This afternoon, the library was closed so I sat here on my couch and read the 3 issues of Afterword that I brough home from the reading. It was nice to be immersed in poetry again, in the insights of other people. Reading the issues inspired me to write a poem called ‘Adulthood’ – it’s a few pages back before this entry. It’s a fairly OK poem, nothing great but also not terrible. It feels good to be able to write anything at all.
John read our collaborative poem at the end of the reading, and said it would be published in the next issue. When giving the instructions for the collaborative poem, he said to just write ‘whatever is in your head,’ so that’s what I did. I didn’t want to think about it too much and miss out on the poetry that was being read.
John spoke about the importance of creativity, and how the whole point of the evening was to spark the creativity of those who attended. And I think the reading was successful in that mission. He talked about how we all work our day jobs, but when he gets home, he picks up his pen and expresses himself creatively. He said we should all be creative, just for ourselves, just to add interest to our lives, and make them more fun. And he was right.
He said not to worry about writing for money or publication, or fame and fortune, however great those things may be, but just for the joy of it, to be creative just for creativity’s sake. And I found that I could completely agree, and relate. Even though I usually don’t write or create as often as I’d like to, I still long to do it. To listen to myself and rediscover who I am at this stage of my life.
My mother will be retiring at the end of October. Recently, she started thinking about when she started working at her job and remembered that when my sister and I were little, we used to accompany my dad on Friday nights to pick up my mom from work. He had to drive into midtown Manhattan. She worked a night shift so it was too late and dangerous to take a train home.
She mentioned how funny it is that my sister and I were so little back then and she’s been at her company so long that now we have grown up and are professionals, working our own jobs.
It’s amazing to see how time passes and things change over the years. I started remembering and looking back at those nights we would go to pick her up from work.
It was exciting for us, we would get take-out on Friday nights and then leave a few hours later to ride into the city. It was always adventurous and interesting for our young minds. I always liked looking at the tall buildings and the lights on the bridges. I had nothing on my mind mostly, except maybe the song on the radio.

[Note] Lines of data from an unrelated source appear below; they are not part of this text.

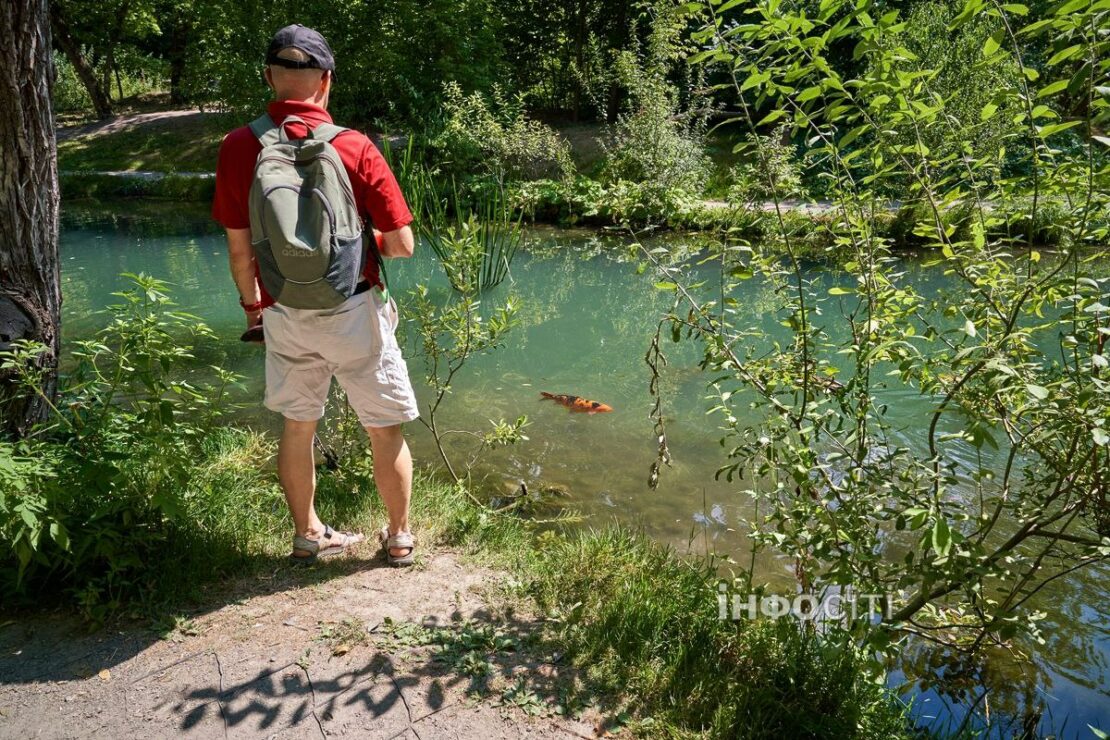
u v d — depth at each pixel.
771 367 3.04
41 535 2.78
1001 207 2.80
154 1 28.75
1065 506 2.64
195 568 3.04
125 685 2.47
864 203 2.93
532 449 5.30
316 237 2.56
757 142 2.80
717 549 4.05
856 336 2.90
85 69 27.03
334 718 2.37
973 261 2.80
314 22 19.47
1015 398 2.54
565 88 24.03
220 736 2.29
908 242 10.89
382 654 2.65
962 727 2.72
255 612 2.87
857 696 2.53
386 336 2.98
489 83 20.06
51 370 3.44
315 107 2.75
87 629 2.74
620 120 17.08
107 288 10.06
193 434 3.22
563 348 7.82
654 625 2.80
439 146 16.50
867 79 2.49
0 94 3.18
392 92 19.78
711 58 2.77
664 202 13.12
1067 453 2.49
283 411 2.97
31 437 3.16
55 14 26.11
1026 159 2.62
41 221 3.38
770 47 2.41
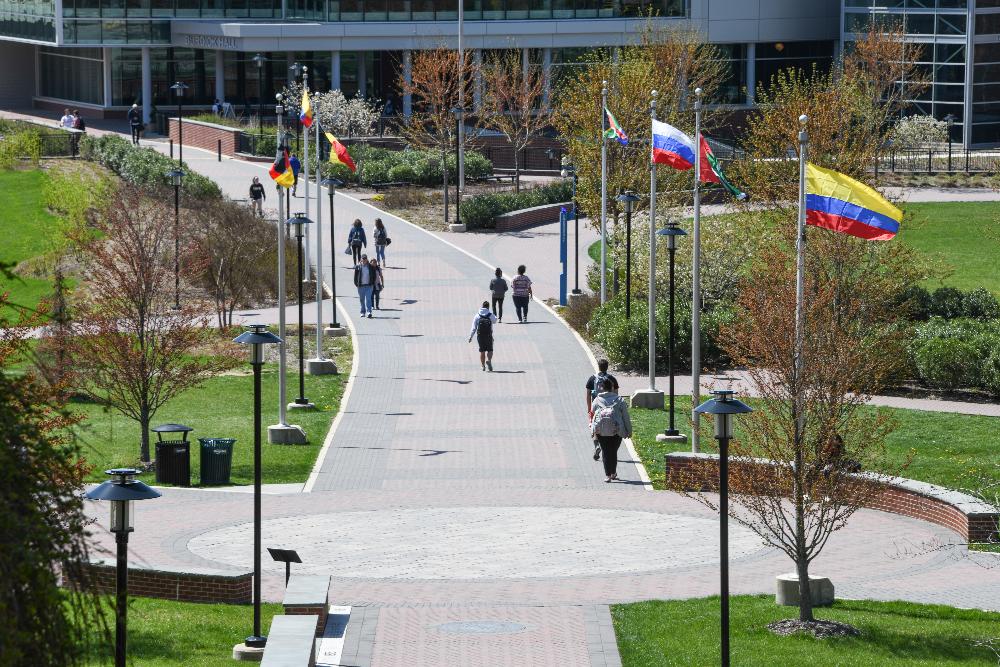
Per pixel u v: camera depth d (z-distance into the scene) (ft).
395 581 130.52
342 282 290.15
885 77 404.16
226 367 194.70
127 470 91.25
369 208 363.97
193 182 331.98
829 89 283.59
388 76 499.10
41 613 51.65
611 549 141.38
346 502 160.35
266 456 180.75
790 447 116.98
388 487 166.91
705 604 121.70
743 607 120.78
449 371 225.97
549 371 225.76
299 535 147.02
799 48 490.08
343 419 199.21
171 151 370.94
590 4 476.13
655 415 198.29
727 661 102.42
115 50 489.67
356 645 110.42
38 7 481.87
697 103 173.78
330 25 465.06
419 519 153.17
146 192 318.65
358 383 219.00
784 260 179.22
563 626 115.65
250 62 490.08
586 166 298.15
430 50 450.30
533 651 108.99
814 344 118.83
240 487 167.63
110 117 493.36
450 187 395.96
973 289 270.05
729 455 134.41
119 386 180.04
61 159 395.55
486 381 219.61
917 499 151.84
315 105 427.33
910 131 411.54
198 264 233.35
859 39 415.85
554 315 266.98
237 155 415.85
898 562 136.36
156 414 203.72
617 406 166.61
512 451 182.29
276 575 132.98
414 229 344.69
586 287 287.69
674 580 130.72
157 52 486.79
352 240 297.33
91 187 321.52
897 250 212.84
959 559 136.98
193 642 109.70
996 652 104.68
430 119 420.36
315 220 339.16
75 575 55.42
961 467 163.94
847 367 118.93
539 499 161.17
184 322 187.21
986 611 119.65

And things are so funny when you are a kid. I remember waiting in the lobby of my mom’s building one night. We had gotten there a little earlier or something and my sister and I decided to get out of the car and play in the lobby.
We had these little bouncing rubber balls that we would skip along the floor and across to reach the other wall on the far side of the lobby. The lobby was huge and empty. A perfect play area for two little girls.
The sounds of the rubber balls bouncing off the walls and across the floors would echo loudly through the building and we would giggle and then laugh again at ourselves because our laughter would echo even louder through the lobby.
We kept trying to play but be quiet at the same time. And this was totally amusing to us. We were simply being kids, enjoying ourselves, laughing and having a great time. Just because we could, just because we were alive.
It was an unexpected moment to remember and kind of relive just from my mother recalling us picking her up from work as little girls. And now she is retiring soon and we are in our 30s and my sister has a family of her own.
I’m grateful for happy, joyful memories of a carefree childhood. Those are the things people relive with their own kids and anyone who spends time with kids. A child’s thoughts are so simple and refreshing. They have no worries or real concerns. They live just for right now.
“Age is just a number,” says the well-worn adage. But is it a number you care about, or one you tend (or try) to ignore?
I tend to ignore my age. I wrote about this in my journal a few weeks ago, a few days after I turned 35. I don’t feel my age or look it. Someone I spoke to recently said she would’ve guessed I was 28, so that’s what I jokingly say my age is.
I don’t think anyone can be defined by the amount of years they’ve spent on earth. I think age and feeling one’s age has more to do with experiences, risks taken, lessons learned and wisdom gained.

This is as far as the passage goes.